» **Aim 1**
Can you copy the weight-loss blog post word for word, from "Starting weight: 13" up to and including "in no exercise)."?
» **Aim 2**
Answer these questions about the weight-loss blog post:
(a) What starting weight does it give?
(b) Which day did the writer choose to begin?
(c) What is the eighth item in the list of reasons for past failure?

» **Text passage**
╭──
Updated: Jan 2, 2020


Warning: this first post is quite long.


Starting weight: 13 Stone 13 Pounds.


So this is me. Honesty is the best policy, so I have to be honest with myself. I'm fat and I'm fat because I have been overeating, eating rubbish, drinking a lot and generally not taking care of myself (as in no exercise).


I have wanted to eat healthier and lose weight for a while now but there has always been a reason to put it off until tomorrow, or the next day, or next week...the list of numerical timelines goes on. So over the Christmas period I decided that I have to start and not put it off and January the 1st seemed a great day to do it. Therefore, arming myself with a list of reasons why I have failed in the past, I decided to start this blog in the hope of kickstarting myself into eating healthier, drinking a lot less and losing the weight in the process (as well as getting fitter and more active, of course).


The first thing I did was to make a list of all the reasons I have failed in the past, to arm myself against the things that were, inevitably, going to hinder me along this year's path to a healthier and more active lifestyle. So what were they?


1. Motivation

2. Time

3. Procrastination

4. Tiredness

5. Work

6. Boredom

7. Laziness

8. Lack of Encouragement

9. Temptation


As I was analysing these, I began to notice that they all link. Each one feeds off the other - for instance a lack of motivation can create procrastination; not having enough time can make you lazy and prone to temptations...etc. Here is my analysis as to why each has hindered me and what I intend to do to stop them, even if it is only recognising that they will, at a certain point, try to stop me from achieving my goal.
╰──
» **Data segment**
╭──
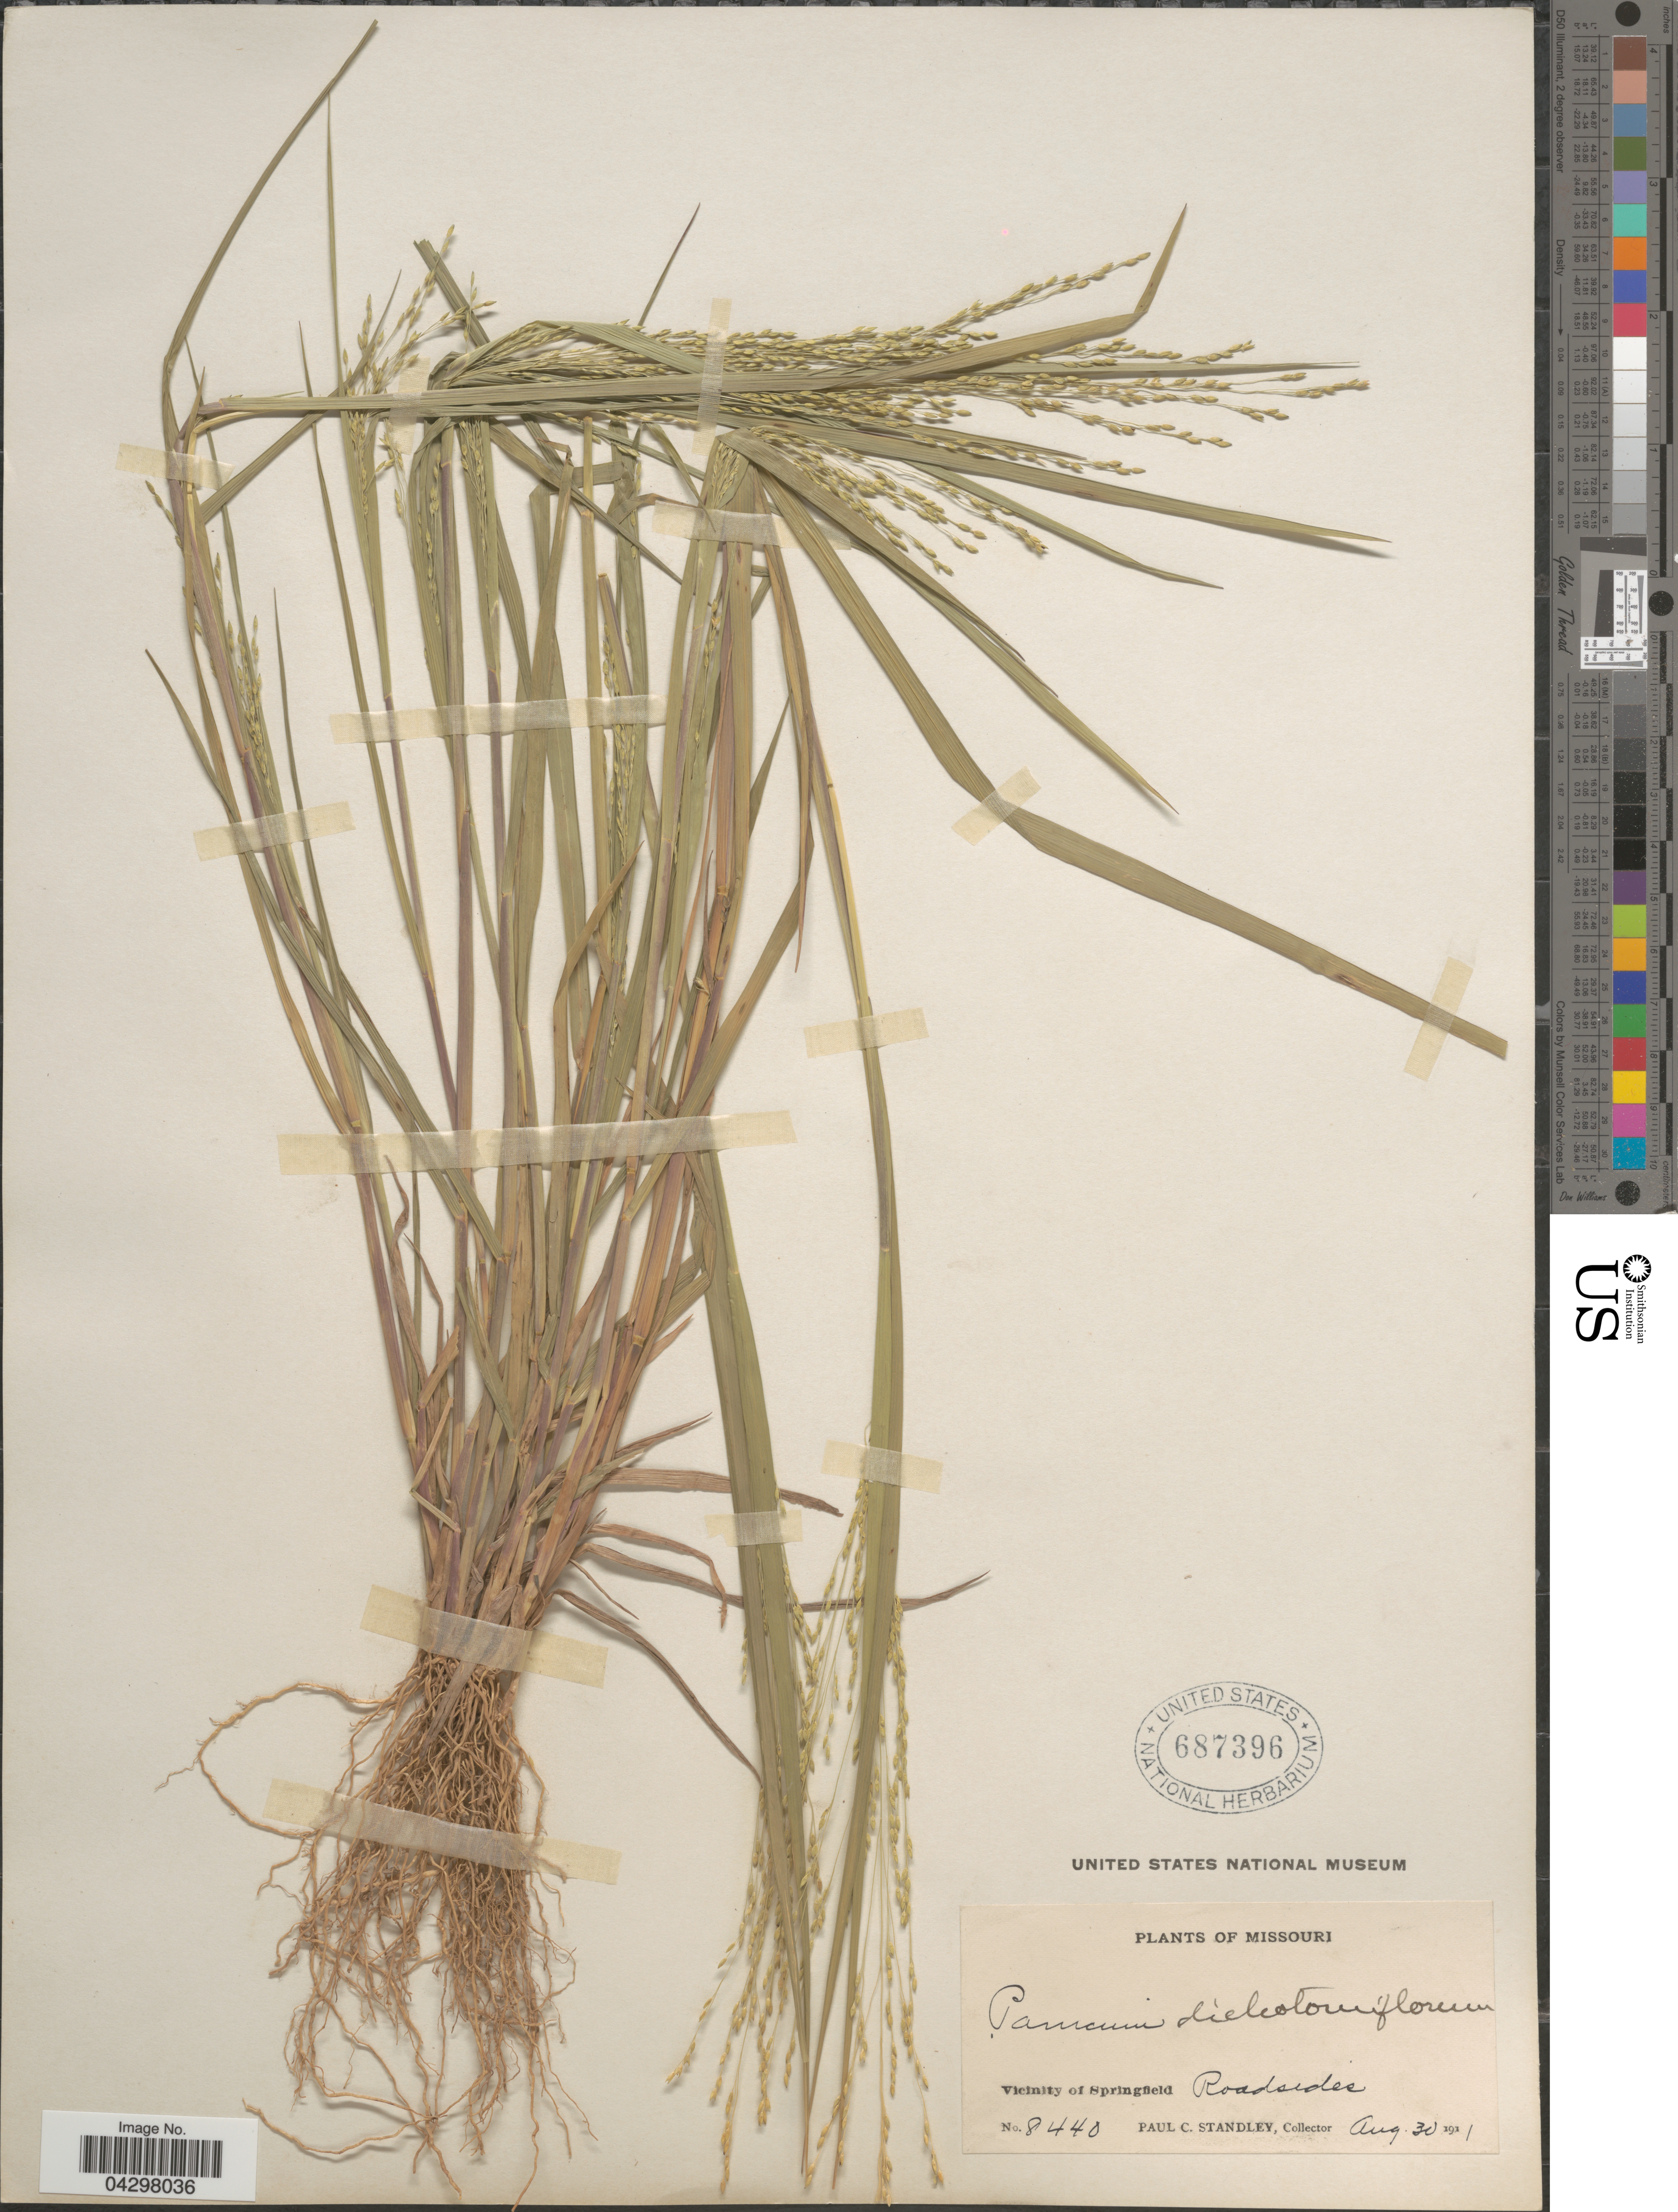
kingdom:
╰──
» **Expected output 1**
Starting weight: 13 Stone 13 Pounds.


So this is me. Honesty is the best policy, so I have to be honest with myself. I'm fat and I'm fat because I have been overeating, eating rubbish, drinking a lot and generally not taking care of myself (as in no exercise).

» **Expected output 2**
(a) 13 Stone 13 Pounds
(b) January the 1st
(c) Lack of Encouragement